**Task brief:** Repeat word for word every line from the one holding "крупных региональных проектов, включая" to the end of the material below.

**Data listing:**
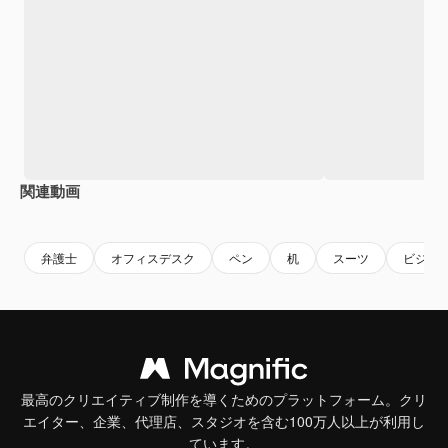
関連動画
Premium
Premium
AIによって生成されました。
Premium
Premium
AIによっ
弁護士
オフィスデスク
ペン
机
スーツ
ビジネ
最高のクリエイティブ制作を導くためのプラットフォーム。クリ
エイター、企業、代理店、スタジオを含む100万人以上が利用し
ています。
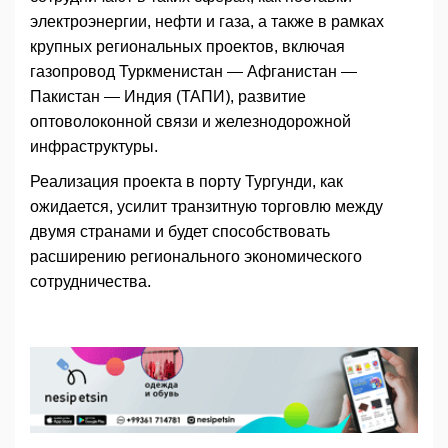
электроэнергии, нефти и газа, а также в рамках
крупных региональных проектов, включая
газопровод Туркменистан — Афганистан —
Пакистан — Индия (ТАПИ), развитие
оптоволоконной связи и железнодорожной
инфраструктуры.
Реализация проекта в порту Тургунди, как
ожидается, усилит транзитную торговлю между
двумя странами и будет способствовать
расширению регионального экономического
сотрудничества.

**Answer to this task:**
крупных региональных проектов, включая
газопровод Туркменистан — Афганистан —
Пакистан — Индия (ТАПИ), развитие
оптоволоконной связи и железнодорожной
инфраструктуры.
Реализация проекта в порту Тургунди, как
ожидается, усилит транзитную торговлю между
двумя странами и будет способствовать
расширению регионального экономического
сотрудничества.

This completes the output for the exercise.